Nomsa Chabeli, Group CEO of the South African Broadcasting Corporation (SABC), has warned that failure to reform the public broadcaster’s funding model could lead to its demise.
Khathutshelo Ramukumba, the Chair of Parliament’s Standing Committee on Appropriations, echoed these concerns, highlighting the challenges posed by the low compliance rate for TV licence payments. He explained that the SABC’s public service mandate costs approximately US$121 million annually, and that the current funding system should support it. “Unfortunately, this system has markedly failed, with only 14% of South Africans complying with licence payments,” he stated.
Currently, the SABC is expected to generate around US$259 million from TV licences each year, but it falls well short of that. “This creates a substantial funding gap impacting our ability to fulfil the public service mandate,” Ramukumba added.
He believes that while the SABC Bill may offer a long-term solution, immediate government support of US$63 million over the next couple of years could significantly enhance the broadcaster’s financial health. This funding would enable the necessary policy and legislative changes to support a more sustainable funding model.
During her presentation to the Committee, Chabeli noted that the SABC lags behind other global public broadcasters, which rely heavily on government funding. “The SABC is the most commercially oriented public broadcaster in the world, which is quite unusual for a developing nation. For instance, about 80% of the BBC’s costs are covered by the state, whereas the SABC’s model is quite the opposite. This is something we need to reassess,” she remarked. Chabeli warned that continued reliance on outdated commercial projections could jeopardise the SABC’s viability.
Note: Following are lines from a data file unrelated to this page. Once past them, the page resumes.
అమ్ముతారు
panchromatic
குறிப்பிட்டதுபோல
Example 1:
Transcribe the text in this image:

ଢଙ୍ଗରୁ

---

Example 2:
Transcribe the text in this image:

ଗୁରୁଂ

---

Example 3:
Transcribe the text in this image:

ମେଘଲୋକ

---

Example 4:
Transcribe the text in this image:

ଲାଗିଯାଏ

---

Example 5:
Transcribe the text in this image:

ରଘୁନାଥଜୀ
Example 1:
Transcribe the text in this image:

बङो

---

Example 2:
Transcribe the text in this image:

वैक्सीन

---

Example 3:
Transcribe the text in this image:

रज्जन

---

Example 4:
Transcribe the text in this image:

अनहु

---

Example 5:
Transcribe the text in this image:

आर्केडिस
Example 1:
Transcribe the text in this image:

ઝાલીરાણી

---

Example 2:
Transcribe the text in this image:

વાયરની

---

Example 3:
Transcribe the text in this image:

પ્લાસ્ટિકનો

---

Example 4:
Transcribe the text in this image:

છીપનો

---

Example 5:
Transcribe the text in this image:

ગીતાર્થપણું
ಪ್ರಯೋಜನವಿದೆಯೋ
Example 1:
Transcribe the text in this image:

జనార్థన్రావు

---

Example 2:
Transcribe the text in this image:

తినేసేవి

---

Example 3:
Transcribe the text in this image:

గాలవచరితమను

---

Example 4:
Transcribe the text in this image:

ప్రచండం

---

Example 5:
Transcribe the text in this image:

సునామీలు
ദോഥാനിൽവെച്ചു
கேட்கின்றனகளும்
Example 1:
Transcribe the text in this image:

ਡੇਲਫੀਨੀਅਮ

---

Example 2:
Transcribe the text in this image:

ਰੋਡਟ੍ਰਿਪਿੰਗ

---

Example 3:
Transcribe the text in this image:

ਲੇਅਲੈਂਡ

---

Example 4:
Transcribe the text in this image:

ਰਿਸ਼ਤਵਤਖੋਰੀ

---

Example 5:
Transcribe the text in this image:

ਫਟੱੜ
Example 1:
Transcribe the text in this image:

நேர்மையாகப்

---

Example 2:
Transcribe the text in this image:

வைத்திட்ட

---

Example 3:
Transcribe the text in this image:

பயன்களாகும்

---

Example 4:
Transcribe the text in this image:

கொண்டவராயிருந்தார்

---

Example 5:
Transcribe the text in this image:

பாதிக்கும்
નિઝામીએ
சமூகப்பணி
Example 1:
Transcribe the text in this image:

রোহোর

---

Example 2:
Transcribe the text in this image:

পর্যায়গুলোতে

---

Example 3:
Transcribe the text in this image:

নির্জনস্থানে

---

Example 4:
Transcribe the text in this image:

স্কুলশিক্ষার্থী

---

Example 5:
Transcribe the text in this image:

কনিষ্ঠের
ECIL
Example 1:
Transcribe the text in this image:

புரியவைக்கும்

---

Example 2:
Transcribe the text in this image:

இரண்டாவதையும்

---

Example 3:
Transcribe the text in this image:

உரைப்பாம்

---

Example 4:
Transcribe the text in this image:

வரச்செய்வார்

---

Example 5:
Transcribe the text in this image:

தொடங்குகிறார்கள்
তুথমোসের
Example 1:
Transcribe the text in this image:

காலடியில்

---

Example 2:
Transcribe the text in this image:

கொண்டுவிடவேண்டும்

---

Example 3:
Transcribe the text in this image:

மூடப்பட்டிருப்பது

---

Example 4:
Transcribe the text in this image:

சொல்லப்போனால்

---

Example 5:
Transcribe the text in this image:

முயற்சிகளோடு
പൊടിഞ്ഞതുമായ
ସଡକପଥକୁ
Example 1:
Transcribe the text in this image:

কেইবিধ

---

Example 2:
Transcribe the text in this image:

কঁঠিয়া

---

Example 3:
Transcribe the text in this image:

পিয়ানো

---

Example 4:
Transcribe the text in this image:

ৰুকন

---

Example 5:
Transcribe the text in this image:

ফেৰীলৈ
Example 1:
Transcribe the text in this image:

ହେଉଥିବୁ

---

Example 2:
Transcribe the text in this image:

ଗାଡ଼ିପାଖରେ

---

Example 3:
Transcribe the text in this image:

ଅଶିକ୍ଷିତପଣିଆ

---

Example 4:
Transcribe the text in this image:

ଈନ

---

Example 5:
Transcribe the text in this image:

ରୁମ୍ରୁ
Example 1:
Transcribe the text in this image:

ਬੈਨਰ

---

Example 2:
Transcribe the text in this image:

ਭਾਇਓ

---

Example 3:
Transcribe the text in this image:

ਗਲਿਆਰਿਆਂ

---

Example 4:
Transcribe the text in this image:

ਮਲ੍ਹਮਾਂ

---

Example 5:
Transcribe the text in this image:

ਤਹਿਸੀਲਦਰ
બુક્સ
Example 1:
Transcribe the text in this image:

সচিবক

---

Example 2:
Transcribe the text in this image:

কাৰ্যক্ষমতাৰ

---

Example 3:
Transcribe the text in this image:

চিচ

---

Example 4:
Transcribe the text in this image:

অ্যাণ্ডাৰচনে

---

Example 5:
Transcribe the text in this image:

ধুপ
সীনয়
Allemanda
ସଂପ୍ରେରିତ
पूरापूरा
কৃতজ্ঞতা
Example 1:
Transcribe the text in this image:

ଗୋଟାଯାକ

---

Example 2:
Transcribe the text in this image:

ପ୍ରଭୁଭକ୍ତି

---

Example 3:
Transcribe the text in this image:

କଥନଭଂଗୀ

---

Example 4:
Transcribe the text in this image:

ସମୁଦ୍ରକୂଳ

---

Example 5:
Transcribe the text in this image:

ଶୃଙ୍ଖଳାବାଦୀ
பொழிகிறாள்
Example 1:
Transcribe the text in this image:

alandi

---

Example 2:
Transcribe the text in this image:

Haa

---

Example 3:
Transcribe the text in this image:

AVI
She noted a prevailing culture of non-payment in South Africa, which she believes significantly affects the SABC. “There is a widespread belief among people that they shouldn’t have to pay for services — this sentiment extends beyond the SABC to utilities like electricity and water. It’s a cultural issue we must address,” she said.
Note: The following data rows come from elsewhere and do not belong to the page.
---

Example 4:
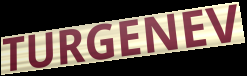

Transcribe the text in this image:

TURGENEV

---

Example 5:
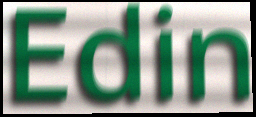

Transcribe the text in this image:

Edin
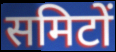
समिटों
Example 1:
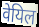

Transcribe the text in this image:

वेयिल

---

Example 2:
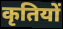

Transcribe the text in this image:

कृतियों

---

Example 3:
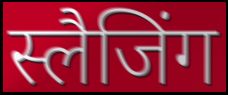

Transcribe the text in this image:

स्लैजिंग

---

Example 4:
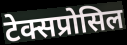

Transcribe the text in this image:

टेक्सप्रोसिल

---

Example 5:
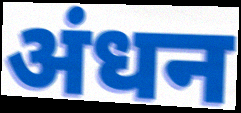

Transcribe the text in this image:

अंधन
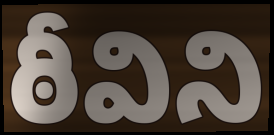
ఠీవిని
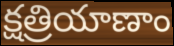
క్షత్రియాణాం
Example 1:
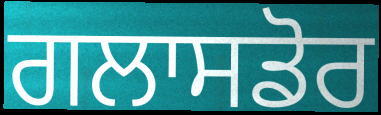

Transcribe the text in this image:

ਗਲਾਸਡੋਰ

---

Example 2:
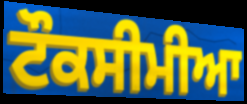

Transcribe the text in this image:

ਟੌਕਸੀਮੀਆ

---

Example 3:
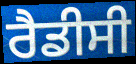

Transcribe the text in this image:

ਰੈਡੀਸੀ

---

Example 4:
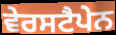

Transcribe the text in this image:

ਵੇਰਸਟੈਪੇਨ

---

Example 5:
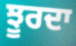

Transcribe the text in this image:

ਝੂਰਦਾ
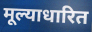
मूल्याधारित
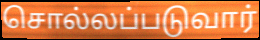
சொல்லப்படுவார்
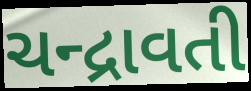
ચન્દ્રાવતી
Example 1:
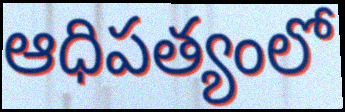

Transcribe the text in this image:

ఆధిపత్యంలో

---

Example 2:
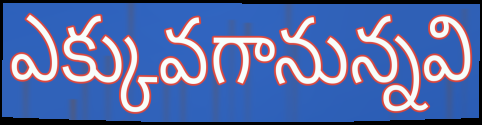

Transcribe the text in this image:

ఎక్కువగానున్నవి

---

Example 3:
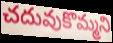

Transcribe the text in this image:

చదువుకొమ్మని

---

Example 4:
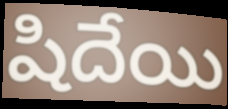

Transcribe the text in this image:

షిదేయి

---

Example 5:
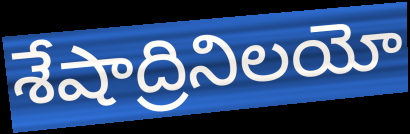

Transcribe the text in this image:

శేషాద్రినిలయో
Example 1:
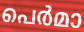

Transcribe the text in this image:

പെർമാ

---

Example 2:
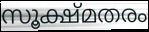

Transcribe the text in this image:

സൂക്ഷ്മതരം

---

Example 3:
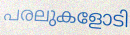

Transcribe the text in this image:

പരലുകളോടി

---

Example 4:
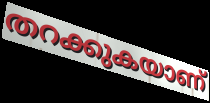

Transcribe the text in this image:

തറക്കുകയാണ്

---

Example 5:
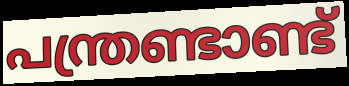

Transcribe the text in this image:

പന്ത്രണ്ടാണ്ട്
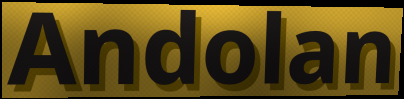
Andolan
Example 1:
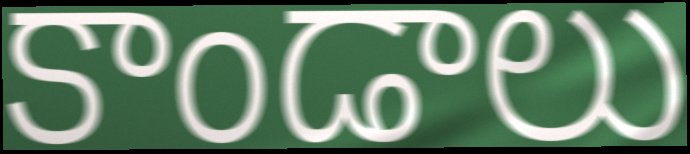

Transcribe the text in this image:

కాండాలు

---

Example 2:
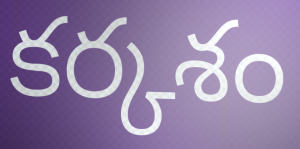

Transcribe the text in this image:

కర్కశం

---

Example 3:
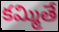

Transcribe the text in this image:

కమ్మితే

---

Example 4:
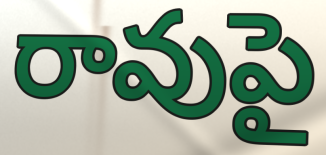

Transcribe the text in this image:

రావుపై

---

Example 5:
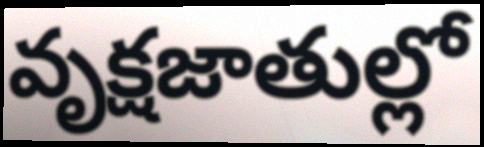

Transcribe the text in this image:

వృక్షజాతుల్లో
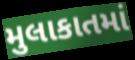
મુલાકાતમાં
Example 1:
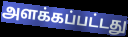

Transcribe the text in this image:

அளக்கப்பட்டது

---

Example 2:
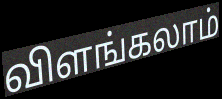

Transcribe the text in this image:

விளங்கலாம்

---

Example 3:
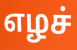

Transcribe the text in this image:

எழச்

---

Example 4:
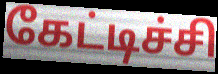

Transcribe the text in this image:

கேட்டிச்சி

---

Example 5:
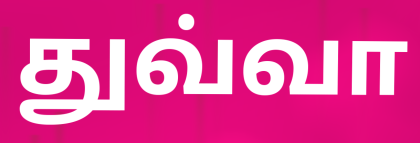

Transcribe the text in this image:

துவ்வா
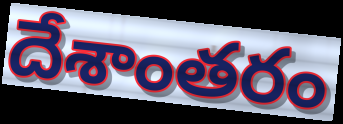
దేశాంతరం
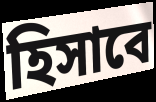
হিসাবে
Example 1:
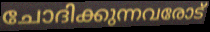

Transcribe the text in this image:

ചോദിക്കുന്നവരോട്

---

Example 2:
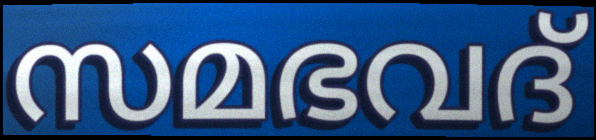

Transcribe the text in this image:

സമഭവദ്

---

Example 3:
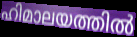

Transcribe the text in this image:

ഹിമാലയത്തിൽ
Chabeli referred to the TV licence scheme as outdated and emphasised the urgent need for sustainable funding sources. “Given the current landscape, the TV licence scheme no longer meets our needs. We’ve proposed a household levy in our submissions on the SABC Bill, and we’re also considering a collection mechanism through SARS,” she noted. Another alternative would be securing public funding from the national treasury to support the SABC’s mandate.
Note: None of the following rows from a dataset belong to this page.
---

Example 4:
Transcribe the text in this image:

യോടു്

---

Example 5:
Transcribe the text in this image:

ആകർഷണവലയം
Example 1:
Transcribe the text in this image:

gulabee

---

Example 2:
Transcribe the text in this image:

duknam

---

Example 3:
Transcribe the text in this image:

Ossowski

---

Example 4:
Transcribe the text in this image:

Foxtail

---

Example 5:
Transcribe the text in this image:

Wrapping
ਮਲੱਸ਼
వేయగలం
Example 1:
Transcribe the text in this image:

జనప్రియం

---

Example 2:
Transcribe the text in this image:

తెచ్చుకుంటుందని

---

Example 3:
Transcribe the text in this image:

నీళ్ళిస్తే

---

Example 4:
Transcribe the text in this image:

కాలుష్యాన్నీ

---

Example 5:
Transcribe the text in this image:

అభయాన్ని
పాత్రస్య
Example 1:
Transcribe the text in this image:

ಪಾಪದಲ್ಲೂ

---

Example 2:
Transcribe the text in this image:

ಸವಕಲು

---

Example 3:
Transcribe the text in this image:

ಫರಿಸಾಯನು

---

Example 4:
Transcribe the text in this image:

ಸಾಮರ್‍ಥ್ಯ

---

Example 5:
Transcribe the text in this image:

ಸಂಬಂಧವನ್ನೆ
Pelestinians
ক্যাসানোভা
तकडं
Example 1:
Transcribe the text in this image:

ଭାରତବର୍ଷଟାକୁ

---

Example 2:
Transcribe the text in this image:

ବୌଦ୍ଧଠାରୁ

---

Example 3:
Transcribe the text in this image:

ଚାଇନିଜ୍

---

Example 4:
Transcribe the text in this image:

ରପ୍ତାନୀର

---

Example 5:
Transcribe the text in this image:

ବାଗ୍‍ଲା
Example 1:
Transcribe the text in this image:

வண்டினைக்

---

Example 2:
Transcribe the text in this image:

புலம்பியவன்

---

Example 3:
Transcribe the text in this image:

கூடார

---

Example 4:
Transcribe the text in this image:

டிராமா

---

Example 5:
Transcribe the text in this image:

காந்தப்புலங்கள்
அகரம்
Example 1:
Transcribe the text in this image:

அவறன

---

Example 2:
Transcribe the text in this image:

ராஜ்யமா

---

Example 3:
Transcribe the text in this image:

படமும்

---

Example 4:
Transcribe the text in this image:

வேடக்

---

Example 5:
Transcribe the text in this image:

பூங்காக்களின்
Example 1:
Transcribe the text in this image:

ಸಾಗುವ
To further this cause, the Department of Communications and Digital Technologies has appointed BMI TechKnowledge to devise a sustainable funding model for the broadcaster. Communications Minister Solly Malatsi expressed optimism about this appointment, calling it a significant step toward securing the SABC’s future in serving millions of South Africans. BMI TechKnowledge is recognised for its expertise in economic modelling and broadcasting market analysis.
However, the SABC Bill, which was anticipated to provide a new funding structure, has faced setbacks. It has only mandated the ministers of Communications and Finance to devise a new model within three years — a delay that could spell trouble for the SABC. In a letter to Parliament’s Speaker, Thoko Didiza, Malatsi announced the withdrawal of the SABC Bill, deeming it “fundamentally flawed,” which drew criticism from Khusela Diko, chair of the Portfolio Committee on Communications and Digital Technologies, who warned this move could jeopardise the SABC’s existence.
Though there were initial hopes that President Cyril Ramaphosa would assist in reinstating the SABC Bill, Diko revealed that as of September 2025, the committee decided to allow Malatsi to take the lead. Still, she expressed frustration over the slow progress in establishing a new funding framework. “We gave him ample time, yet there has been minimal advancement,” she stated. “We urge the minister to expedite this process and avoid any bureaucratic delays.”
In announcing the appointment of BMI TechKnowledge, Malatsi reiterated his commitment to prioritising the development of a sustainable funding plan for the SABC.